Jacobs’ desire to see her children dead instead of having them controlled by her enslaver seems similar to what motivated Margaret Garner, the woman who inspired the plot of Toni Morrison’s Beloved, to murder her own daughter instead of seeing her return to slavery. This sentiment is repeated a couple paragraphs later when Dr. Flint throws Jacobs’ son across the room. For a moment, she thinks her son is dead, but when he does open his eyes, she writes, “I don’t know whether I was very happy.”

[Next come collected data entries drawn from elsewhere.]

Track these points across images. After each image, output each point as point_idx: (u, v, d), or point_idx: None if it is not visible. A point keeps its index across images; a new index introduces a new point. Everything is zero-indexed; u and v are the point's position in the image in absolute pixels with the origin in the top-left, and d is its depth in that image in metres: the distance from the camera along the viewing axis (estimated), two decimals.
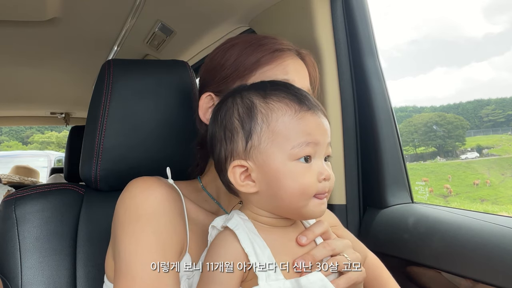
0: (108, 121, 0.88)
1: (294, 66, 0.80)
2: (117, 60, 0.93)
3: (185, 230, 0.74)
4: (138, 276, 0.66)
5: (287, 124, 0.63)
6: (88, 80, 2.25)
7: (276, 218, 0.66)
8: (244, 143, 0.64)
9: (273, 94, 0.65)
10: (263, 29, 1.38)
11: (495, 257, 0.82)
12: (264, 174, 0.63)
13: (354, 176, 1.19)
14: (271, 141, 0.63)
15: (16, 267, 0.84)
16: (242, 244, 0.62)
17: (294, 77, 0.78)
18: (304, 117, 0.64)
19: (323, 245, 0.67)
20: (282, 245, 0.65)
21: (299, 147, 0.62)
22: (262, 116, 0.64)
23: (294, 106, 0.64)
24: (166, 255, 0.68)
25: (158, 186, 0.74)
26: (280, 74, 0.78)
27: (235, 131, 0.65)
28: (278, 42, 0.82)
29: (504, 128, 9.34)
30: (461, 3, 50.56)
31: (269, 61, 0.79)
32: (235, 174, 0.65)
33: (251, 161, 0.64)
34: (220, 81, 0.82)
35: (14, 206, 0.87)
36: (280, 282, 0.61)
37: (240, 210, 0.68)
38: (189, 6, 1.39)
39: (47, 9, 1.38)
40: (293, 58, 0.81)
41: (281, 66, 0.79)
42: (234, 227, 0.64)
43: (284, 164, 0.62)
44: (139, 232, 0.69)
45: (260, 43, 0.81)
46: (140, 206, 0.71)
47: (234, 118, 0.66)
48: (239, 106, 0.66)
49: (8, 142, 19.13)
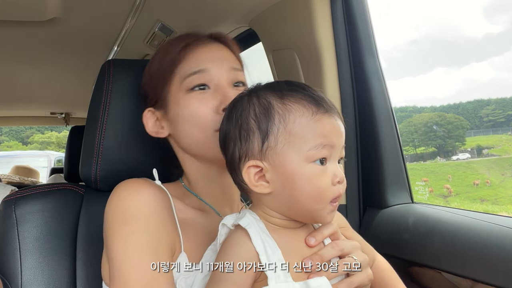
0: (108, 121, 0.88)
1: (206, 54, 0.81)
2: (117, 60, 0.93)
3: (175, 230, 0.74)
4: (131, 278, 0.66)
5: (304, 125, 0.63)
6: (88, 80, 2.25)
7: (286, 220, 0.66)
8: (260, 144, 0.64)
9: (290, 95, 0.65)
10: (263, 29, 1.38)
11: (495, 257, 0.82)
12: (279, 175, 0.63)
13: (354, 176, 1.19)
14: (287, 142, 0.62)
15: (16, 267, 0.84)
16: (254, 243, 0.61)
17: (207, 65, 0.79)
18: (321, 119, 0.63)
19: (332, 245, 0.67)
20: (292, 246, 0.65)
21: (315, 149, 0.62)
22: (279, 116, 0.63)
23: (311, 107, 0.64)
24: (157, 255, 0.68)
25: (145, 187, 0.74)
26: (193, 67, 0.79)
27: (251, 131, 0.64)
28: (187, 37, 0.83)
29: (504, 128, 9.35)
30: (461, 3, 50.57)
31: (181, 58, 0.80)
32: (250, 174, 0.64)
33: (266, 161, 0.63)
34: (152, 92, 0.83)
35: (14, 206, 0.87)
36: (289, 284, 0.61)
37: (251, 210, 0.68)
38: (189, 6, 1.39)
39: (47, 9, 1.38)
40: (206, 46, 0.82)
41: (192, 59, 0.80)
42: (247, 225, 0.63)
43: (300, 165, 0.62)
44: (129, 234, 0.69)
45: (171, 43, 0.83)
46: (128, 208, 0.71)
47: (251, 118, 0.65)
48: (256, 106, 0.65)
49: (8, 142, 19.13)
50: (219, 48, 0.83)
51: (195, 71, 0.78)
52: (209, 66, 0.79)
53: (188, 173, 0.84)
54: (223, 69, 0.80)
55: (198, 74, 0.78)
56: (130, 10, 1.41)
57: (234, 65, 0.82)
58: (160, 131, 0.84)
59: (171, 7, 1.40)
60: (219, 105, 0.77)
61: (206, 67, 0.79)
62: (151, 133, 0.84)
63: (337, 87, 1.18)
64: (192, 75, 0.78)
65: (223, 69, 0.80)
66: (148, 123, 0.84)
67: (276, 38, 1.33)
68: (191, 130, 0.78)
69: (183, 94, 0.79)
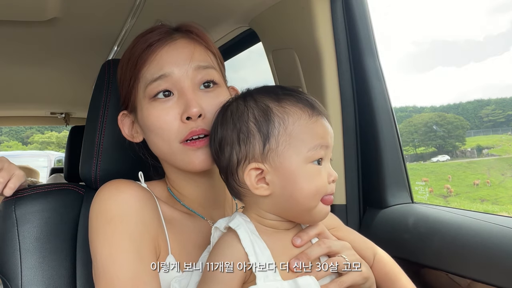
0: (108, 121, 0.88)
1: (169, 55, 0.75)
2: (117, 60, 0.93)
3: (161, 231, 0.73)
4: (115, 276, 0.66)
5: (303, 127, 0.65)
6: (88, 80, 2.25)
7: (280, 221, 0.67)
8: (262, 146, 0.64)
9: (287, 98, 0.67)
10: (263, 29, 1.38)
11: (495, 257, 0.82)
12: (280, 176, 0.64)
13: (354, 176, 1.19)
14: (288, 143, 0.64)
15: (16, 267, 0.84)
16: (243, 243, 0.62)
17: (170, 69, 0.73)
18: (317, 121, 0.66)
19: (318, 244, 0.68)
20: (282, 247, 0.66)
21: (314, 149, 0.64)
22: (279, 119, 0.65)
23: (307, 110, 0.66)
24: (140, 253, 0.68)
25: (129, 188, 0.74)
26: (156, 72, 0.74)
27: (251, 134, 0.65)
28: (151, 34, 0.77)
29: (504, 128, 9.35)
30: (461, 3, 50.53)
31: (143, 62, 0.75)
32: (251, 177, 0.65)
33: (267, 163, 0.64)
34: (123, 95, 0.81)
35: (14, 206, 0.87)
36: (278, 283, 0.62)
37: (243, 213, 0.69)
38: (189, 6, 1.39)
39: (47, 9, 1.38)
40: (170, 45, 0.76)
41: (154, 63, 0.75)
42: (236, 226, 0.64)
43: (300, 166, 0.64)
44: (111, 233, 0.69)
45: (136, 43, 0.78)
46: (111, 208, 0.71)
47: (250, 121, 0.66)
48: (254, 109, 0.66)
49: (8, 142, 19.12)
50: (185, 45, 0.76)
51: (157, 76, 0.73)
52: (172, 70, 0.73)
53: (169, 177, 0.82)
54: (187, 71, 0.74)
55: (160, 80, 0.73)
56: (130, 10, 1.41)
57: (202, 63, 0.75)
58: (135, 135, 0.81)
59: (171, 7, 1.40)
60: (182, 113, 0.72)
61: (168, 71, 0.73)
62: (127, 137, 0.82)
63: (337, 87, 1.18)
64: (154, 81, 0.74)
65: (187, 71, 0.74)
66: (124, 127, 0.82)
67: (276, 38, 1.33)
68: (157, 141, 0.75)
69: (147, 102, 0.75)
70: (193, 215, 0.80)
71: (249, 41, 1.60)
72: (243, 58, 1.81)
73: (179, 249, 0.74)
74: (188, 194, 0.81)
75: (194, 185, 0.80)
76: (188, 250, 0.74)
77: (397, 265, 0.82)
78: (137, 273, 0.67)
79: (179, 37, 0.77)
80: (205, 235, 0.76)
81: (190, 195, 0.81)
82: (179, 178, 0.80)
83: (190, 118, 0.72)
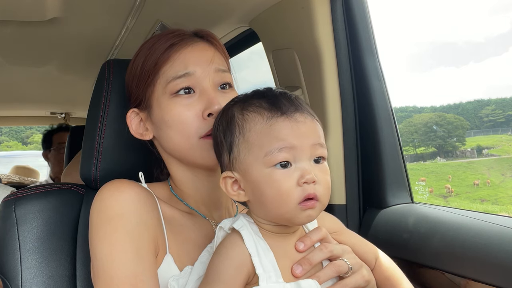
0: (108, 121, 0.88)
1: (192, 55, 0.78)
2: (117, 60, 0.93)
3: (160, 230, 0.74)
4: (115, 275, 0.67)
5: (258, 132, 0.64)
6: (88, 80, 2.25)
7: (275, 225, 0.67)
8: (228, 155, 0.67)
9: (251, 103, 0.67)
10: (263, 29, 1.38)
11: (495, 257, 0.82)
12: (248, 183, 0.65)
13: (354, 176, 1.19)
14: (247, 151, 0.64)
15: (16, 267, 0.84)
16: (246, 244, 0.63)
17: (193, 68, 0.77)
18: (275, 123, 0.64)
19: (320, 248, 0.68)
20: (285, 250, 0.66)
21: (271, 154, 0.62)
22: (238, 128, 0.66)
23: (265, 113, 0.65)
24: (139, 253, 0.69)
25: (128, 187, 0.74)
26: (180, 70, 0.77)
27: (221, 145, 0.68)
28: (172, 35, 0.80)
29: (504, 128, 9.36)
30: (461, 3, 50.62)
31: (166, 59, 0.78)
32: (226, 185, 0.67)
33: (236, 171, 0.66)
34: (136, 92, 0.82)
35: (14, 206, 0.86)
36: (281, 285, 0.62)
37: (247, 214, 0.69)
38: (189, 6, 1.39)
39: (47, 9, 1.38)
40: (192, 46, 0.79)
41: (178, 61, 0.78)
42: (240, 227, 0.65)
43: (261, 172, 0.63)
44: (111, 233, 0.70)
45: (155, 42, 0.80)
46: (110, 208, 0.72)
47: (220, 132, 0.69)
48: (224, 119, 0.69)
49: (8, 142, 19.12)
50: (205, 49, 0.80)
51: (180, 74, 0.76)
52: (195, 69, 0.77)
53: (174, 176, 0.83)
54: (209, 72, 0.78)
55: (183, 77, 0.76)
56: (130, 10, 1.41)
57: (221, 67, 0.80)
58: (144, 133, 0.82)
59: (171, 7, 1.40)
60: (204, 110, 0.75)
61: (191, 70, 0.77)
62: (135, 134, 0.83)
63: (337, 87, 1.18)
64: (177, 78, 0.76)
65: (209, 72, 0.78)
66: (132, 124, 0.83)
67: (276, 38, 1.33)
68: (175, 136, 0.77)
69: (167, 98, 0.77)
70: (194, 214, 0.81)
71: (249, 41, 1.60)
72: (243, 58, 1.81)
73: (177, 248, 0.74)
74: (192, 193, 0.82)
75: (200, 184, 0.81)
76: (188, 250, 0.75)
77: (399, 269, 0.82)
78: (136, 272, 0.67)
79: (199, 40, 0.81)
80: (206, 235, 0.77)
81: (194, 194, 0.82)
82: (185, 176, 0.81)
83: (211, 115, 0.75)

Jacobs feeling that it would be better for her child to die than to continue living in slavery offers a parallel between Jacobs, Margaret Garner and Morrison’s Beloved. Furthermore, Jacobs’ reference to being “broken in,” or the idea of a mother being forced to observe the abuse of her children so regularly that she eventually accepts it, offers insight into something Frederick Douglass wrote. As he describes the first place where he lived, Douglass indicates that there was little to hold him there because his familial connections were disrupted by the business of slavery. Of his siblings, he writes, “the early separation of us from our mother had well nigh blotted the fact of our relationship from our memories.” Much like the daily experience of slavery results in Jacobs observation of mothers who’ve been traumatized to the point that they express little, as they watch their children being beaten, disruption of families during slavery severed the basic ties between relatives, resulting in situations like the one Douglass described.